Unfortunately I could only find one picture taken of myself during the race, compared to the many taken of my friends who had also participated. =(
Ah well, one picture is better than nothing...

And here it is, wearing bib number 4292...

Thursday, March 29, 2007

Missing...

I must really remember to buy 4D for yesterday's date.

I don't remember something like this ever happening to me before at all.

Being stopped by the local police in a foreign country once is probably nothing to talk about, but twice in the same day?

All because I resembled a missing person that they have been looking for. I was pretty amused at it the first time, with the policemen who stopped me commenting on how fluent my Japanese is, and how interesting it is that the Immigration Authorities in Singapore decided to print two photographs of the passport holder on the back page of our passports.

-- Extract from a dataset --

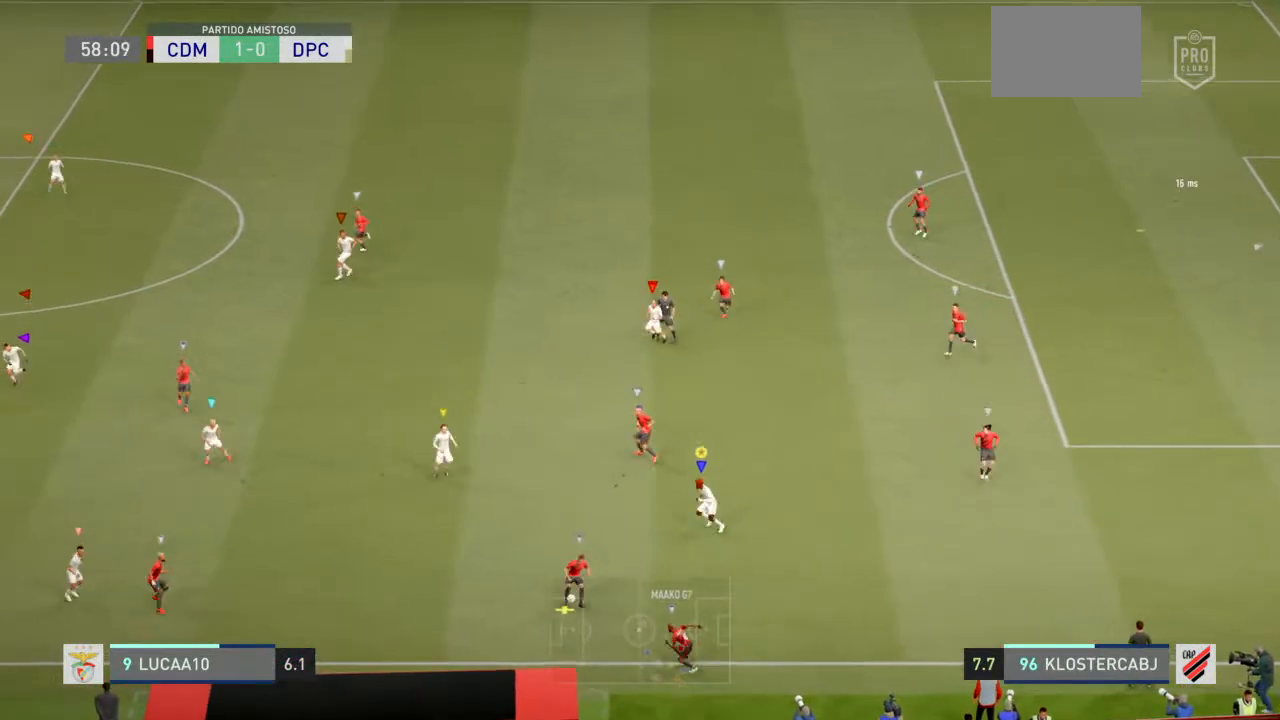
{"buttons": ["L2", "R2"], "left_stick": "down-left", "right_stick": "center", "events": [[467, "left_stick", "down-left"], [500, "L2", "down"]]}
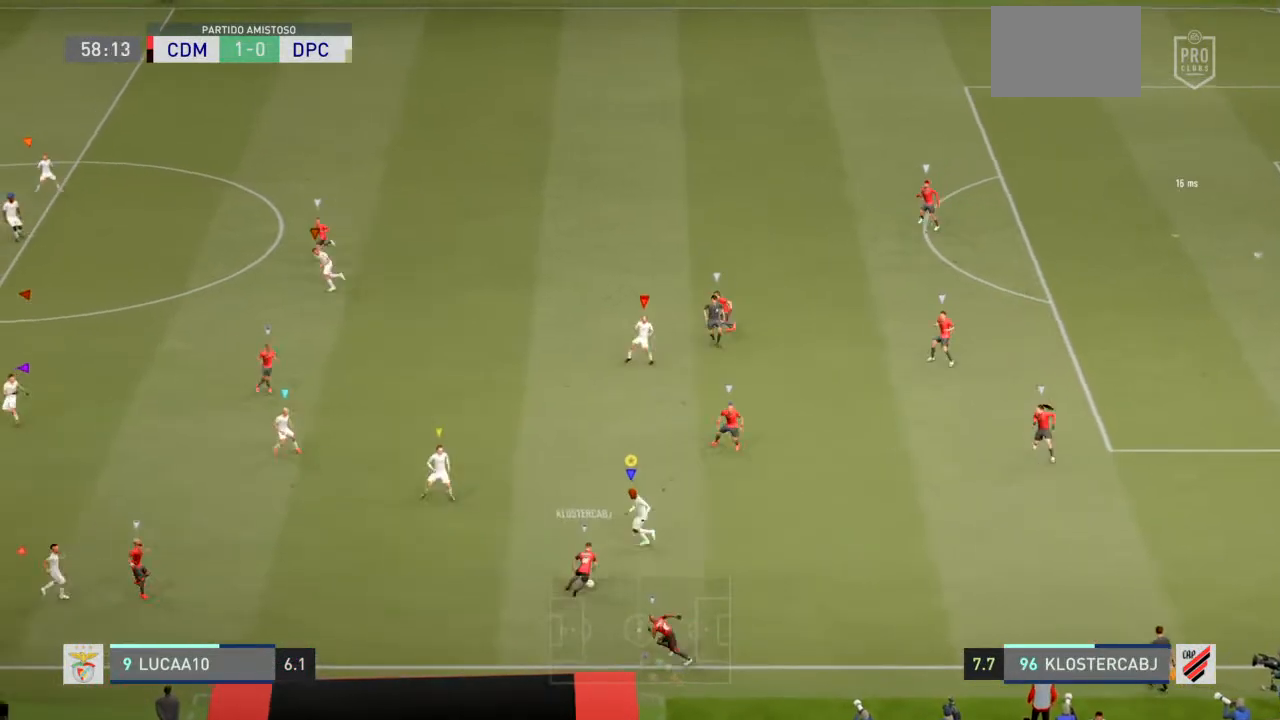
{"buttons": ["L2", "R2"], "left_stick": "down", "right_stick": "center", "events": [[200, "CIRCLE", "down"], [400, "left_stick", "down"], [467, "CIRCLE", "up"]]}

Until I was stopped the second time and I felt that it wasn't funny anymore.

Till the police manage to find that missing person, I am preparing myself for a possibility to be stopped at some train station again today.

Good thing I had my passport with me yesterday.

Wednesday, March 28, 2007

JAPAN!!!

Been aeons since I last posted something here to the point that this blog is almost forgotten territory. Well, call it procrastination, work and other personal committments or a combination of both, I have been pretty tied up lately that I have not had much opportunity to click to this website to even post a single confession, or just some plain crap.

Haha.

A lot of things have happened lately, both on the work and the personal front and it would be almost impossible to pen all of them down in a single entry.

But I will definitely do so in due time, albeit a little by little. It is a committment to myself that I have made.

In the meantime, I shall just let everyone who is reading this (thanks much for coming to this website, intentionally or otherwise) know that I am currently on holiday in Japan, and the weather here is great! Nothing like the humid madness that we have back in Singapore.

Been 4 years since I was here and a strong feeling of nostalgia hit me the moment my plane landed at Fukuoka.

Taking the train on the way to Hiroshima, passing by the building that used to be my place of abode during part of my 5-year stay in this country, leaving my footprints in places where I used to leave them a few years ago while I was still a wide-eyed university student, thinking of the things that happened while I was here, and the things that have happened in the four years since I left, gave me a weird feeling.

A feeling not just of nostalgia, but also that of loneliness, peace, happiness, sadness, and of longing, all rolled into a mish-mash of emotions that is not easily palatable, but something which I have to swallow, whether I like it or not.

In the meantime, while digesting this mumbo-jumbo of emotions, I shall enjoy my first long holiday for a long while, and the first one alone for such a long period, as much as I can.

Without thinking too much about the past, and also trying to put all that has happened behind me and to move on.